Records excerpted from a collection
□ □ □

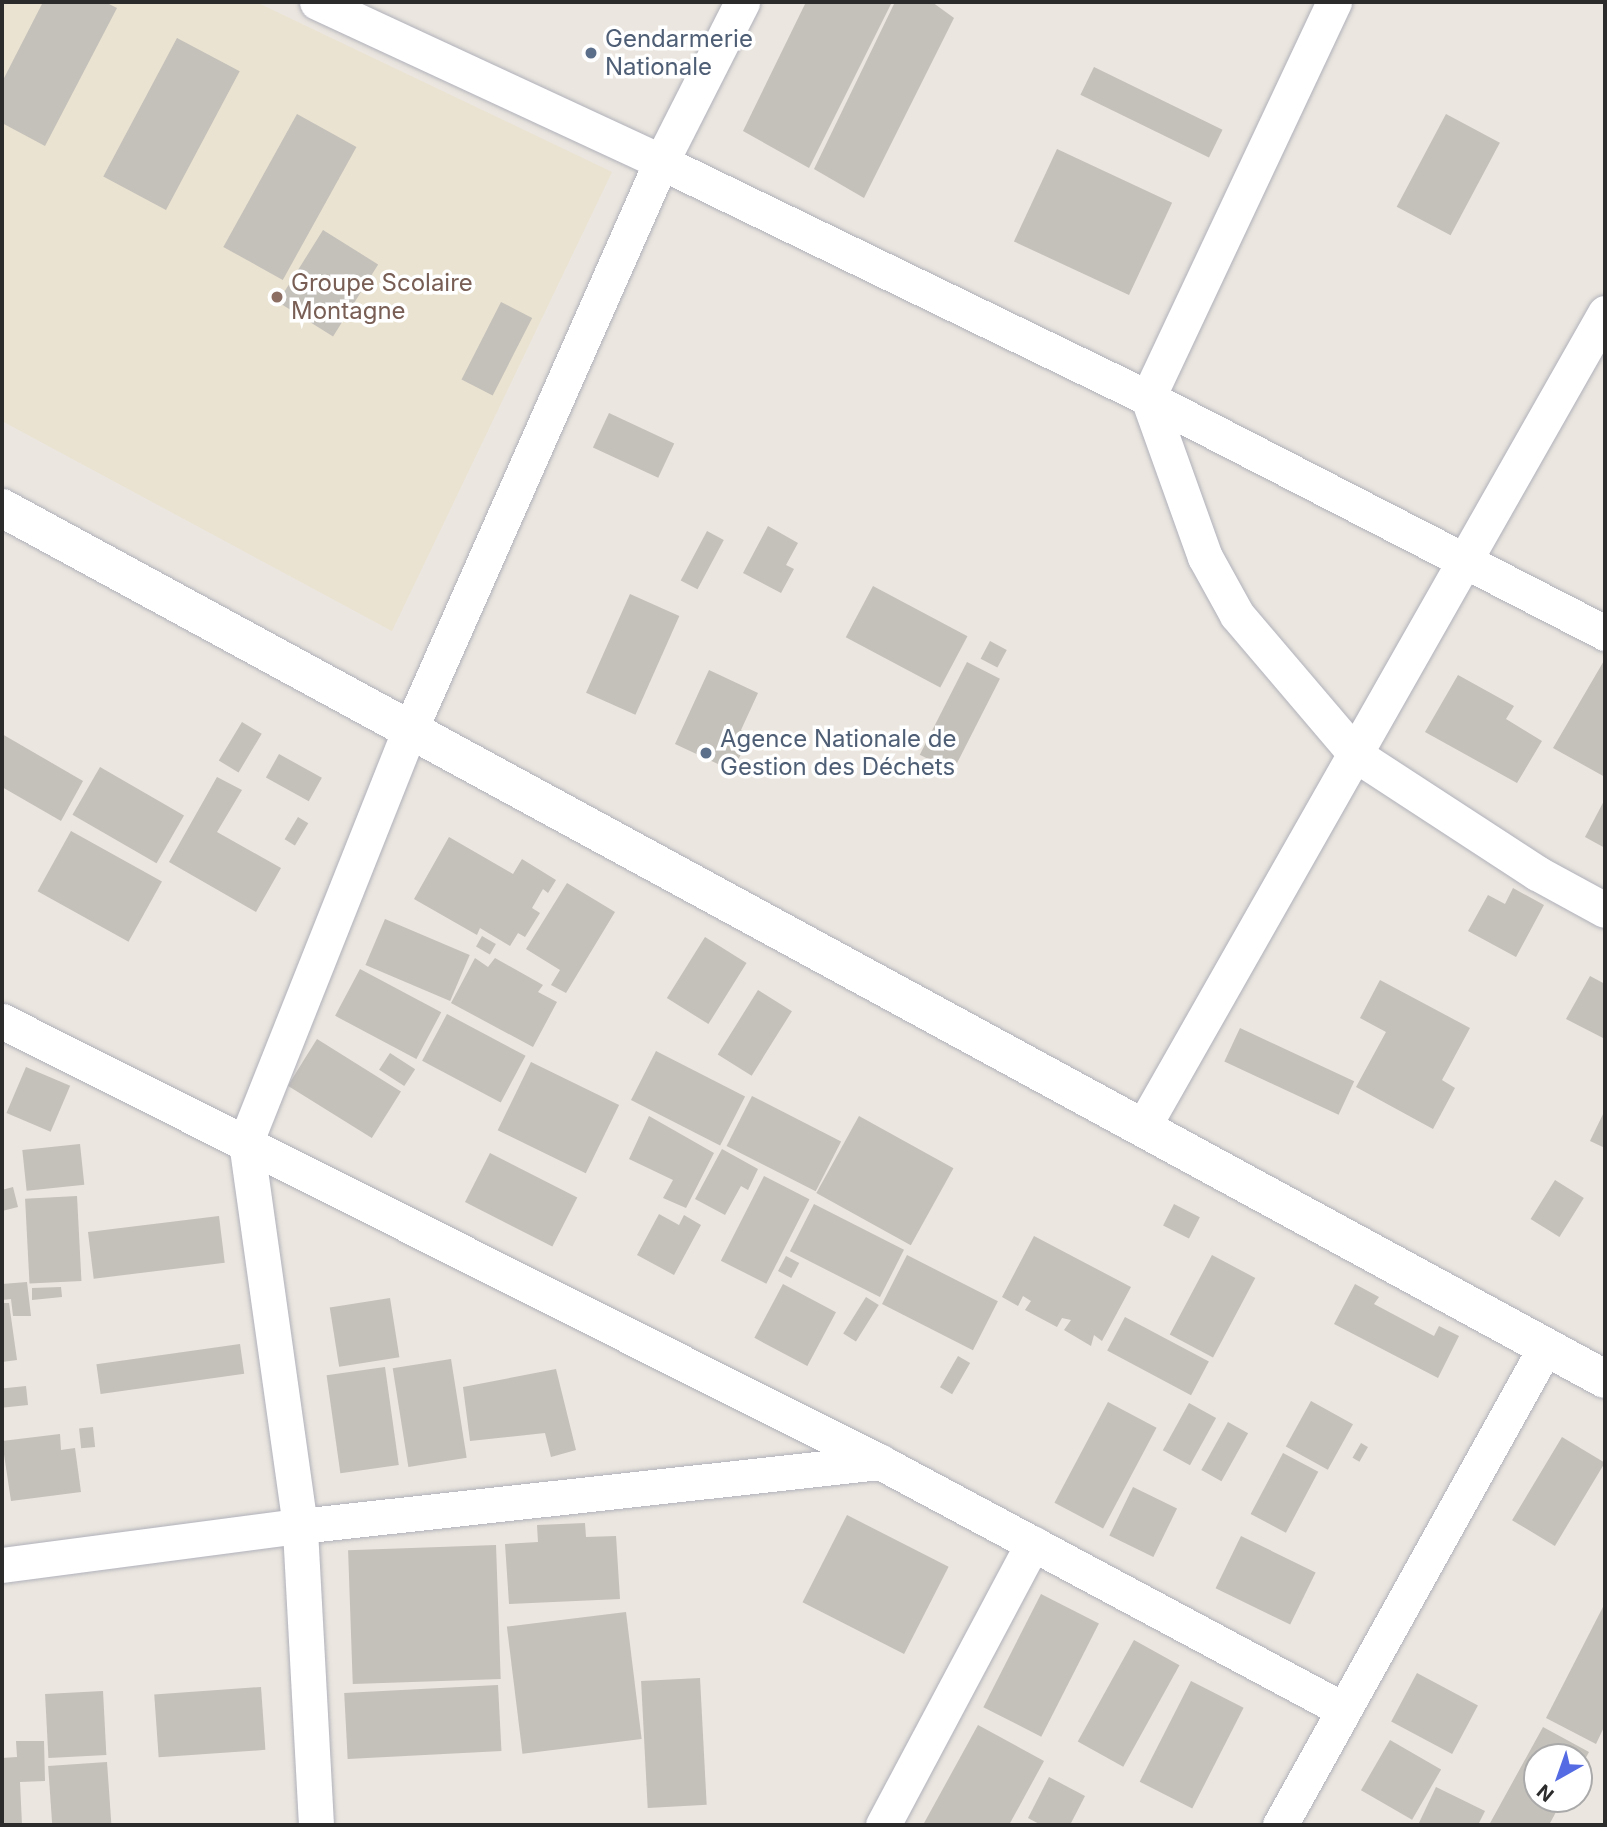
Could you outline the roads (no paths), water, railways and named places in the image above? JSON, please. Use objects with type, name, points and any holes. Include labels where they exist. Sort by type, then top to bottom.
[{"type":"street","points":[[317,2],[662,162],[1148,398],[1605,633]]},
{"type":"street","points":[[316,1825],[300,1526],[246,1140],[409,733],[662,162],[742,2]]},
{"type":"street","points":[[1334,2],[1148,398],[1205,558],[1237,615],[1356,755],[1537,873],[1605,910]]},
{"type":"street","points":[[1143,1127],[1605,313]]},
{"type":"street","points":[[2,508],[409,733],[1143,1127],[1605,1379]]},
{"type":"street","points":[[2,1021],[246,1140],[880,1462],[1342,1709]]},
{"type":"street","points":[[1280,1825],[1342,1709],[1545,1348]]},
{"type":"street","points":[[2,1565],[300,1526],[880,1462]]},
{"type":"street","points":[[883,1825],[1033,1543]]},
{"type":"place","name":"Gendarmerie Nationale","points":[[591,53]]},
{"type":"place","name":"Groupe Scolaire Montagne","points":[[277,297]]},
{"type":"place","name":"Agence Nationale de Gestion des Déchets","points":[[706,753]]}]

□ □ □

_EXERCISE PROMPT_
All of the data is to be returned exactly, with no pictures included.

_EXERCISE RESPONSE_
Could you outline the roads (no paths), water, railways and named places in the image above? JSON, please. Use objects with type, name, points and any holes. Include labels where they exist. Sort by type, then top to bottom.
[{"type":"street","points":[[317,2],[662,162],[1148,398],[1605,633]]},
{"type":"street","points":[[316,1825],[300,1526],[246,1140],[409,733],[662,162],[742,2]]},
{"type":"street","points":[[1334,2],[1148,398],[1205,558],[1237,615],[1356,755],[1537,873],[1605,910]]},
{"type":"street","points":[[1143,1127],[1605,313]]},
{"type":"street","points":[[2,508],[409,733],[1143,1127],[1605,1379]]},
{"type":"street","points":[[2,1021],[246,1140],[880,1462],[1342,1709]]},
{"type":"street","points":[[1280,1825],[1342,1709],[1545,1348]]},
{"type":"street","points":[[2,1565],[300,1526],[880,1462]]},
{"type":"street","points":[[883,1825],[1033,1543]]},
{"type":"place","name":"Gendarmerie Nationale","points":[[591,53]]},
{"type":"place","name":"Groupe Scolaire Montagne","points":[[277,297]]},
{"type":"place","name":"Agence Nationale de Gestion des Déchets","points":[[706,753]]}]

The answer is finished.